Guide to Benchmark Prediction Services

This guide will go through detailed steps to show how a Seldon prediction service can be benchmarked and will compare REST and gRPC variants. The service benchmarked will be the MNIST digit classifider demo. We will use the locust load testing framework which is easier to extend to create gRPC tests than Iago.

The steps taken will be

Create Kubernetes cluster on AWS

For our test we used AWS but other cloud providers can be used. You will need persistent storage to run Seldon. For this test we used GlusterFS.

Launch Seldon

   DATA_VOLUME="glusterfs": {"endpoints": "glusterfs-cluster","path": "gv0","readOnly": false}
   SELDON_SERVICE_TYPE=LoadBalancer
   GLUSTERFS_IP1=192.168.0.149
   GLUSTERFS_IP2=192.168.0.248

Create the conf with make clean conf

   kubectl label nodes ip-172-20-0-71.eu-west-1.compute.internal role=locust
   kubectl cordon ip-172-20-0-71.eu-west-1.compute.internal
   SELDON_WITH_GLUSTERFS=true SELDON_WITH_SPARK=false seldon-up

Download pretrained MNIST model

We follow the steps outlined in the MNIST digit classifier demo to setup a client and download a model for that client.

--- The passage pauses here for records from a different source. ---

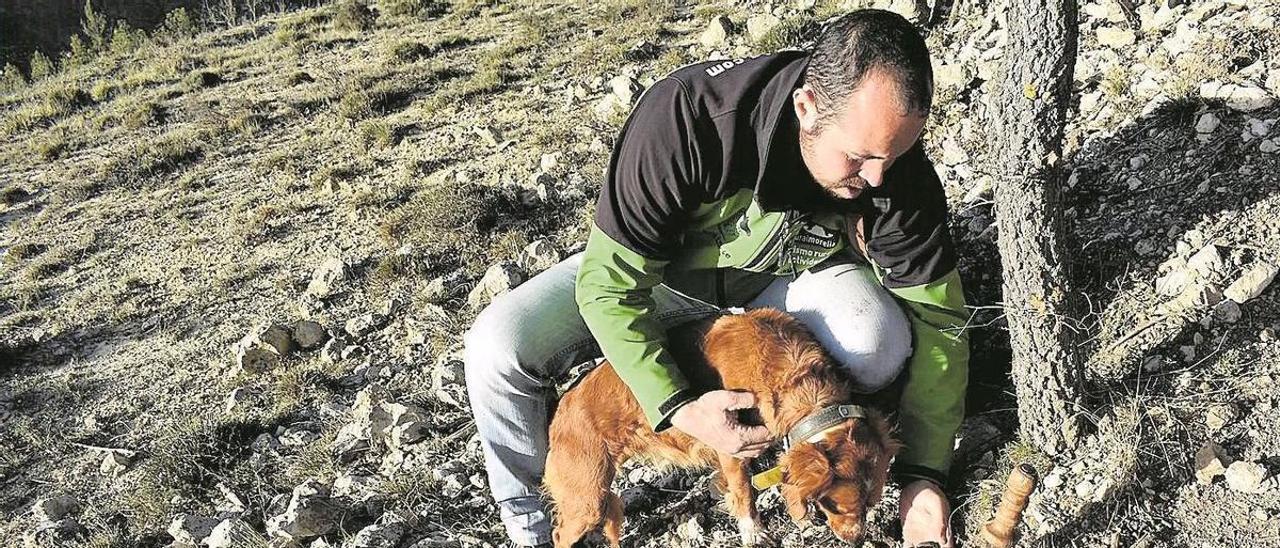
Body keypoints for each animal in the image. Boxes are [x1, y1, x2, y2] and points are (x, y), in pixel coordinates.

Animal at [545, 308, 896, 548]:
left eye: (870, 504)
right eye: (835, 505)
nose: (856, 540)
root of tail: (562, 408)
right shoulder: (731, 443)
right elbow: (743, 492)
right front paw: (754, 533)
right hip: (587, 498)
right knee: (559, 533)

seldon-cli client --action setup --db-name ClientDB --client-name deep_mnist_client
cd kubernetes/conf/examples/tensorflow_deep_mnist
kubectl create -f load-model-tensorflow-deep-mnist.json

Wait until the model has finished downloading by checking the job with kubetctl get jobs

Start a REST MNIST prediction microservice

start-microservice --type prediction --client deep_mnist_client -p tensorflow-deep-mnist /seldon-data/seldon-models/tensorflow_deep_mnist/1/ rest 1.0

Run REST load test

   kubectl uncordon ip-172-20-0-71.eu-west-1.compute.internal
  launch-locust-load-test --seldon-client deep_mnist_client --test-type js-predict

REST Results

locust REST results

Clean up the load test resources

   cd kubernetes/conf/microservices
   kubectl delete -f microservice-tensorflow-deep-mnist.json 
   cd kubernetes/conf/dev
   kubectl delete -f locust-master.json
   kubectl delete -f locust-slave.json
   kubectl cordon ip-172-20-0-71.eu-west-1.compute.internal

Start the gRPC MNIST prediction microservice

start-microservice --type prediction --client deep_mnist_client -p tensorflow-deep-mnist /seldon-data/seldon-models/tensorflow_deep_mnist/1/ rpc 1.0

Run gRPC load test

   kubectl uncordon ip-172-20-0-71.eu-west-1.compute.internal
  launch-locust-load-test --seldon-client deep_mnist_client --test-type grpc-predict

gRPC Results

locust gRPC results

Discussion

On the average response time for REST is over 50% slower than for gRPC.

The percentiles from the two tests are as follows.

"Name",			"# requests",	"50%",	"66%",	"75%",	"80%",	"90%",	"95%",	"98%",	"99%",	"100%"
"grpc http://seldon-server:80" ,43521	14	16	18	19	25	36	67	110	5045
"GET /js/predict"	       ,42462	20	25	30	36	63	110	190	240	717

The advantage of gRPC increases as the percentiles increase except for the 100% percentile which suggests there was some delay at the start or outlier that needs further investigation.

The locust tests were done with 50 clients, each waiting between 900 and 1000ms between calls. Locust unlike Iago does not allow you to create a fixed request rate so some delays in the load testing framework itself between REST and gRPC implementations could effect the response times. However, we found it less easy to develop a gRPC test in Iago.